-- Begin Quoted passage --

The Ceph Blog

Ceph blog stories provide high-level spotlights on our customers all over the world

March 13, 2019

v13.2.5 Mimic released

This is the fifth bugfix release of the Mimic v13.2.x long term
stable release series. We recommend all Mimic users upgrade.

Notable Changes

  • This release fixes the pg log hard limit bug that was introduced in
    13.2.2, https://tracker.ceph.com/issues/36686. A flag called
    pglog_hardlimit has been introduced, which is off by default. Enabling
    this flag will limit the length of the pg log. In order to enable
    that, the flag must be set by running ceph osd set pglog_hardlimit
    after completely upgrading to 13.2.2. Once the cluster has this flag
    set, the length of the pg log will be capped by a hard limit. Once set,
    this flag must not be unset anymore. In luminous, this feature was
    introduced in 12.2.11. Users who are running 12.2.11, and want to
    continue to use this feauture, should upgrade to 13.2.5 or later.
  • This release also fixes a CVE on civetweb, CVE-2019-3821 where SSL file
    descriptors were not closed in civetweb in case the initial negotiation fails.
  • There have been fixes to RGW dynamic and manual resharding, which no longer
    leaves behind stale bucket instances to be removed manually. For finding and
    cleaning up older instances from a reshard a radosgw-admin command reshard
    stale-instances list
    and reshard stale-instances rm should do the necessary
    cleanup. These commands should not be used on a multisite setup as the stale
    instances may be unlikely to be from a reshard and can have consequences. In
    the next version the admin CLI will prevent this command to be run on a
    multisite cluster, however for the current release users are urged not to
    use the delete command on a multisite cluster.

Changelog

    • build/ops: Destruction of basic_string _GLIBCXX_USE_CXX11_ABI=0 and C++17 mode results in invalid delete (issue#38177, pr#26593, Kefu Chai, Jason Dillaman)
    • build/ops: rpm: require ceph-base instead of ceph-common (issue#37620, pr#25809, Sébastien Han)
    • build/ops: run-make-check.sh ccache tweaks (issue#24817, issue#24777, pr#25153, Nathan Cutler, Jonathan Brielmaier, Erwan Velu)
    • ceph-create-keys: fix octal notation for Python 3 without losing compatibility with Python 2 (issue#37641, pr#25531, James Page)
    • cephfs: MDCache::finish_snaprealm_reconnect() create and drop MClientSnap message (issue#38285, pr#26472, “Yan, Zheng”)
    • cephfs: mgr/status: fix fs status subcommand did not show standby-replay MDS’ perf info (issue#36399, pr#25031, Zhi Zhang)
    • ceph-objectstore-tool: Dump hashinfo (issue#37597, pr#25721, David Zafman)

-- End Quoted passage --

Challenge A:
In the Mimic v13.2.5 release notes, what command turns on the pglog_hardlimit flag?
Challenge B:
Write the next part of the Mimic v13.2.5 release notes, starting after the ceph-objectstore-tool changelog entry.

-- Begin Record set --

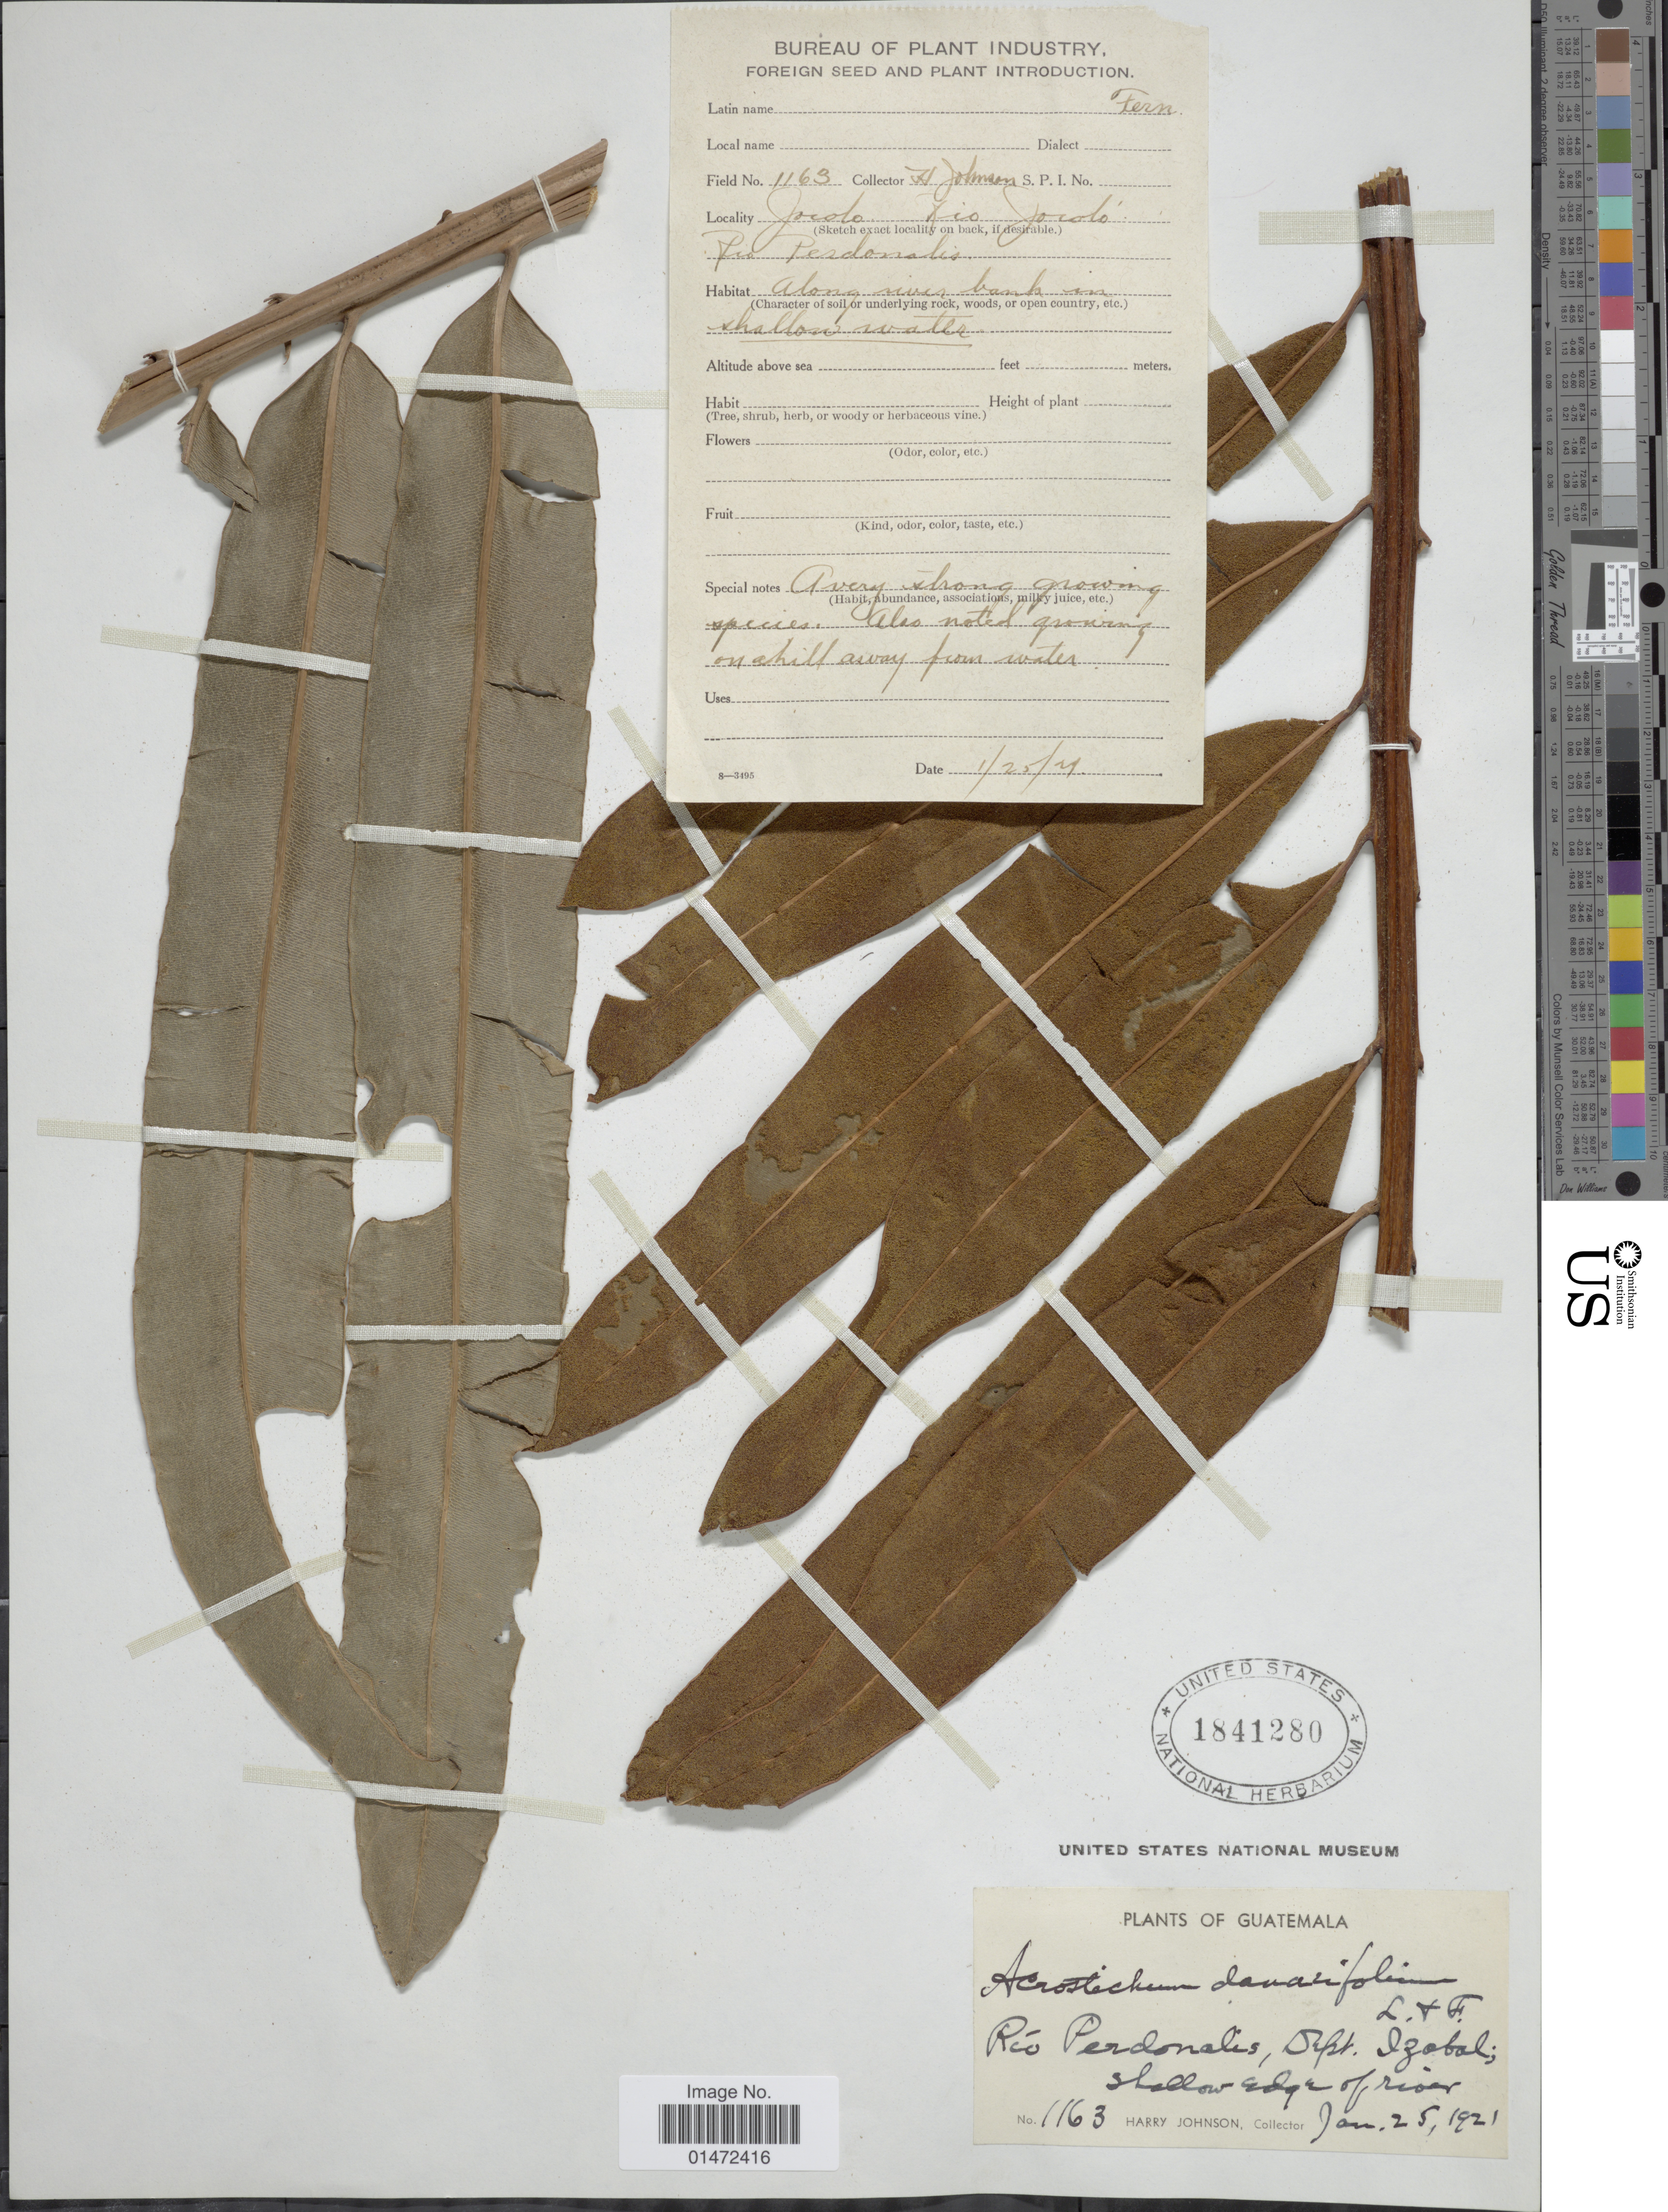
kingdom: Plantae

-- End Record set --
-- Begin Record set --

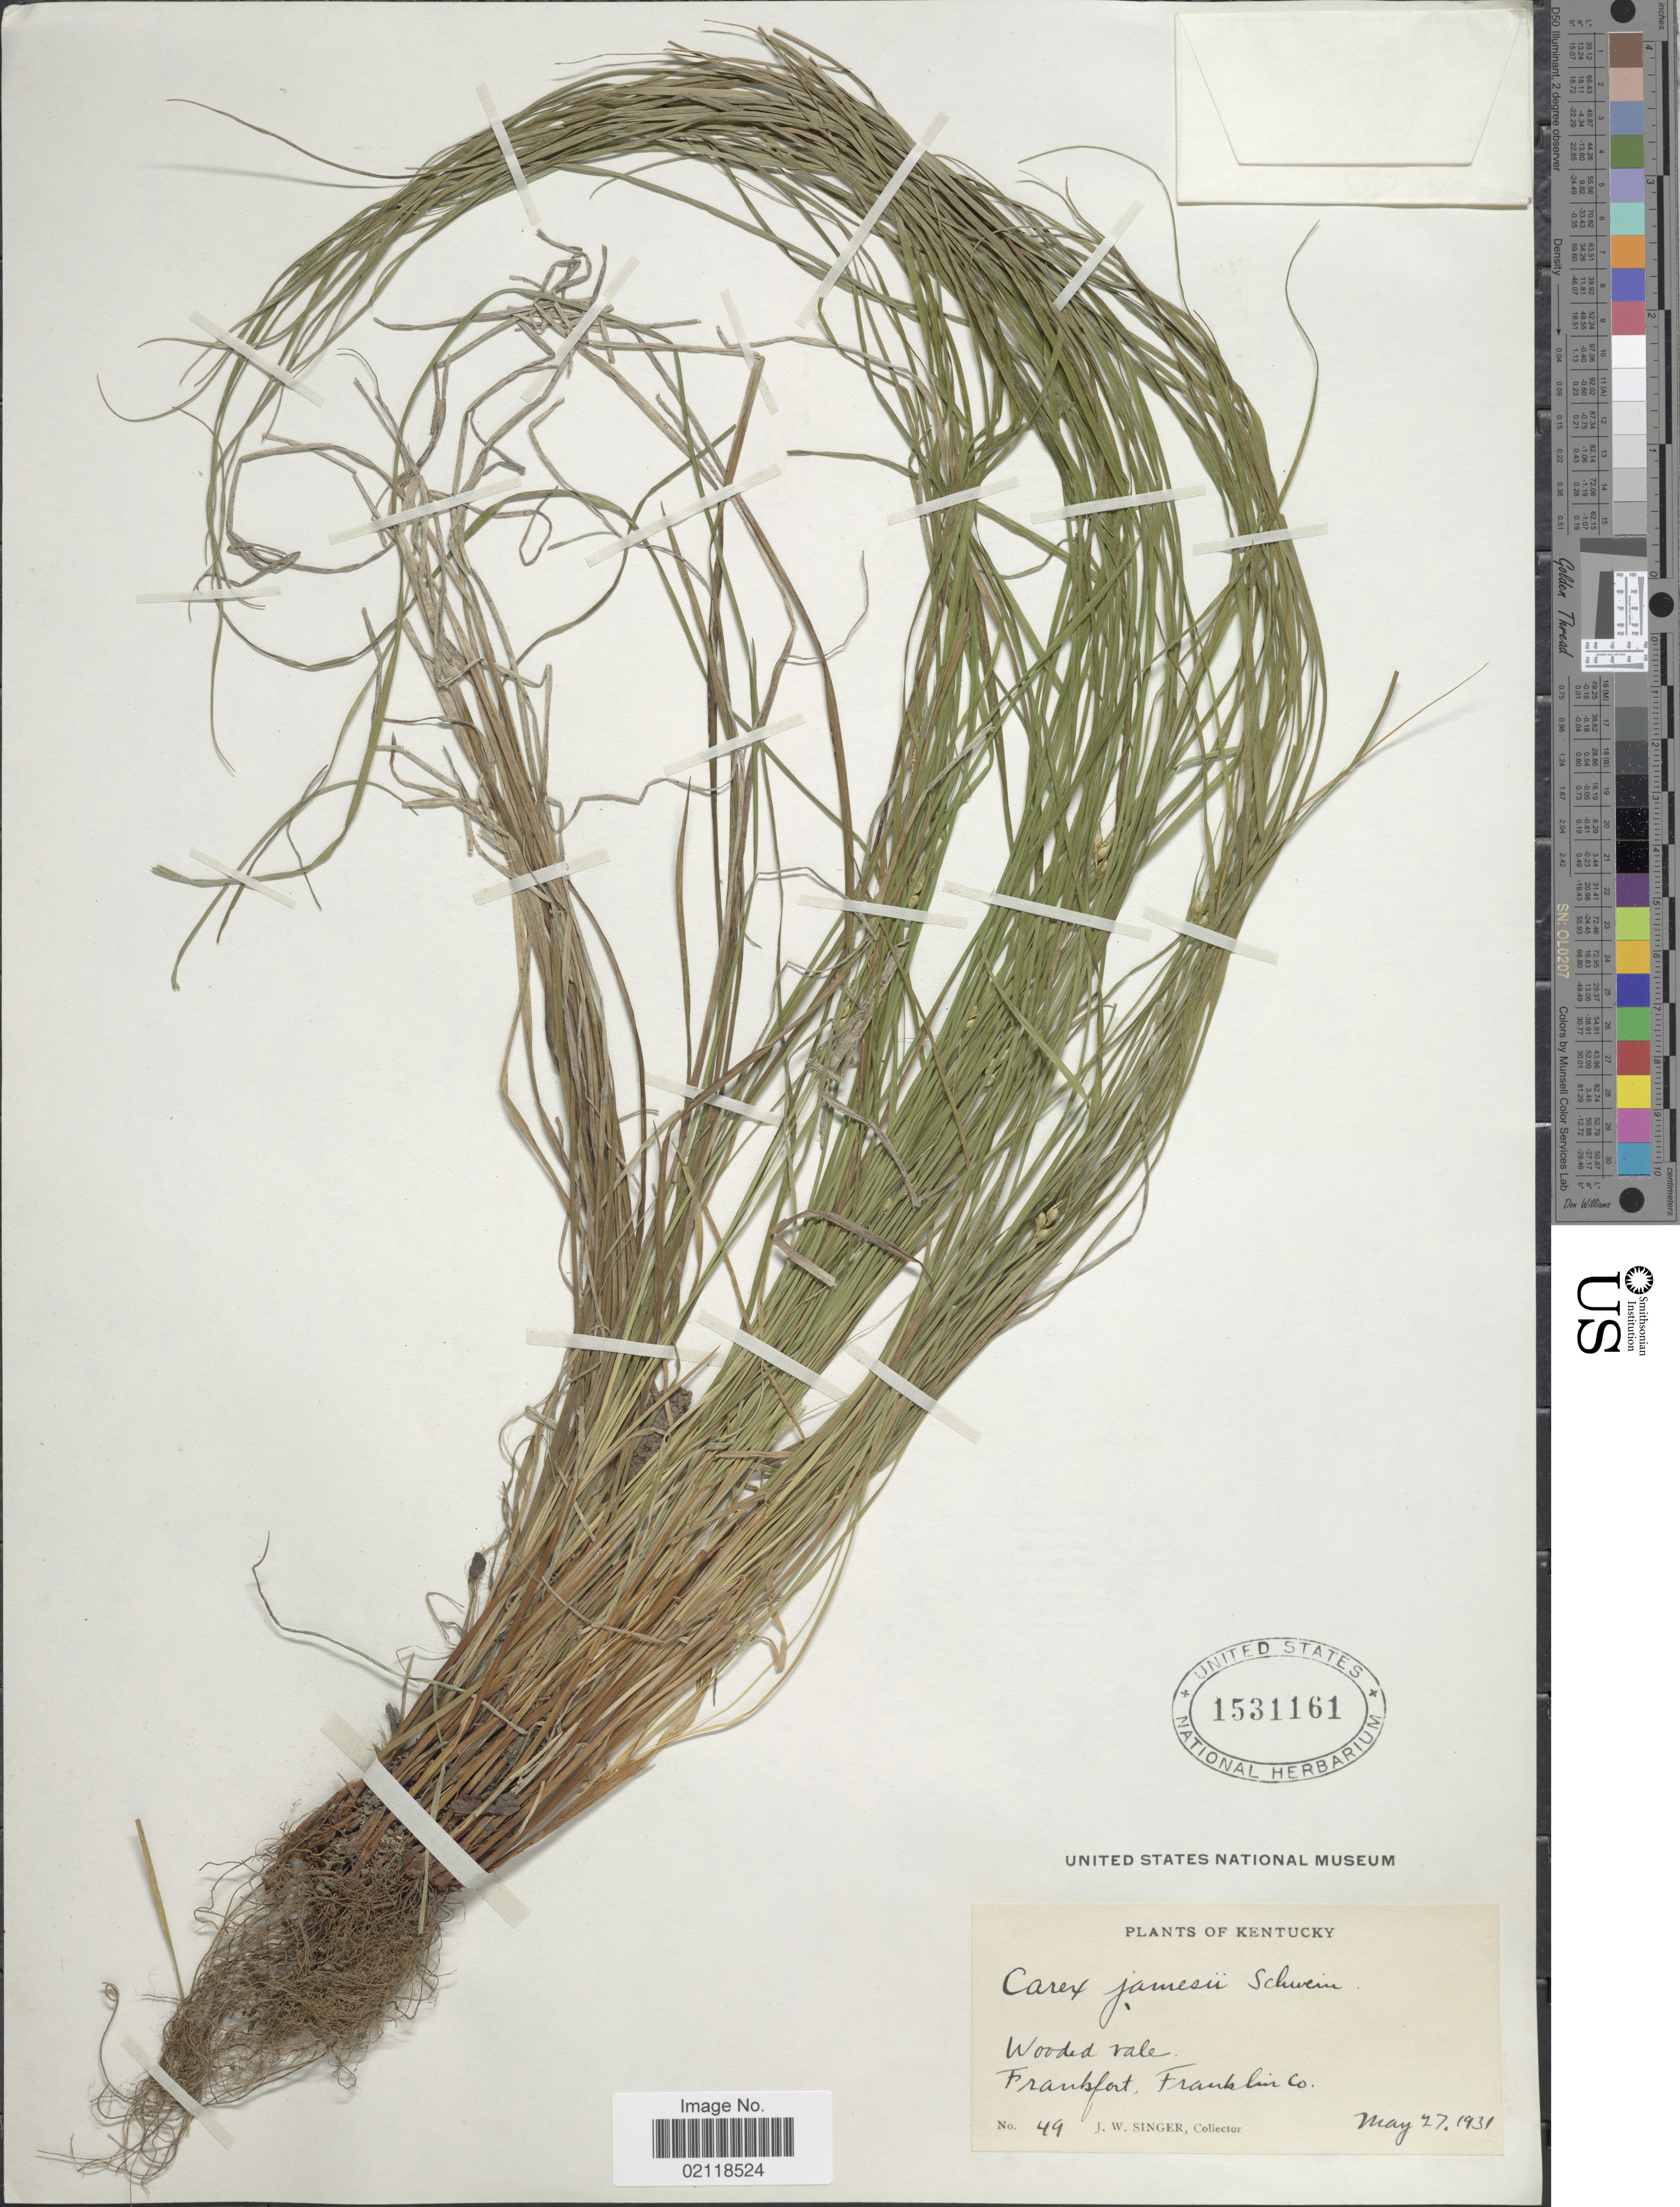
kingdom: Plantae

-- End Record set --

Final answer A:
ceph osd set pglog_hardlimit

Final answer B:
    • ceph-volume-client: allow setting mode of CephFS volumes (issue#36651, pr#25413, Tom Barron)
    • ceph-volume: enable device discards (issue#36532, pr#25749, Jonas Jelten)
    • ceph-volume: fix JSON output in inventory (issue#37390, pr#25923, Sebastian Wagner)
    • ceph-volume: Fix TypeError: join() takes exactly one argument (2 given) (issue#37595, pr#25771, Sebastian Wagner)
    • ceph-volume normalize comma to dot for string to int conversions (issue#37442, pr#25775, Alfredo Deza)
    • ceph-volume: revert partition as disk (issue#37506, pr#26294, Jan Fajerski)
    • ceph-volume: set permissions right before prime-osd-dir (issue#37486, pr#25777, Andrew Schoen, Alfredo Deza)
    • ceph-volume tests/functional declare ceph-ansible roles instead of importing them (issue#37805, pr#25837, Alfredo Deza)
    • ceph-volume zap: improve zapping to remove all partitions and all LVs, encrypted or not (issue#37449, pr#25351, Alfredo Deza)
    • cli: dump osd-fsid as part of osd find <id> (issue#37966, pr#26035, Noah Watkins)
    • client: do not move f->pos untill success write (issue#37546, pr#25683, Junhui Tang)
    • client: fix failure in quota size limitation when using samba (issue#37547, pr#25678, Junhui Tang)
    • client: fix fuse client hang because its pipe to mds is not ok (issue#36079, pr#25903, Guan yunfei)
    • client: retry remount on dcache invalidation failure (issue#27657, pr#24695, Venky Shankar)
    • client: session flush does not cause cap release message flush (issue#38009, pr#26424, Patrick Donnelly)
    • cmake: do not pass -B{symbolic,symbolic-functions} to linker on FreeBSD (issue#36717, pr#25525, Willem Jan Withagen)
    • common: fix memory leaks in WeightedPriorityQueue (issue#36248, pr#25295, Radoslaw Zarzynski)
    • common: fix missing include boost/noncopyable.hpp (issue#38178, pr#26277, Willem Jan Withagen)
    • core: list-inconsistent-obj output truncated, causing osd-scrub-repair.sh failure (issue#37653, pr#25603, David Zafman)
    • core: luminous->(mimic,nautilus): PGMapDigest decode error on luminous end (issue#38295, pr#26451, Sage Weil)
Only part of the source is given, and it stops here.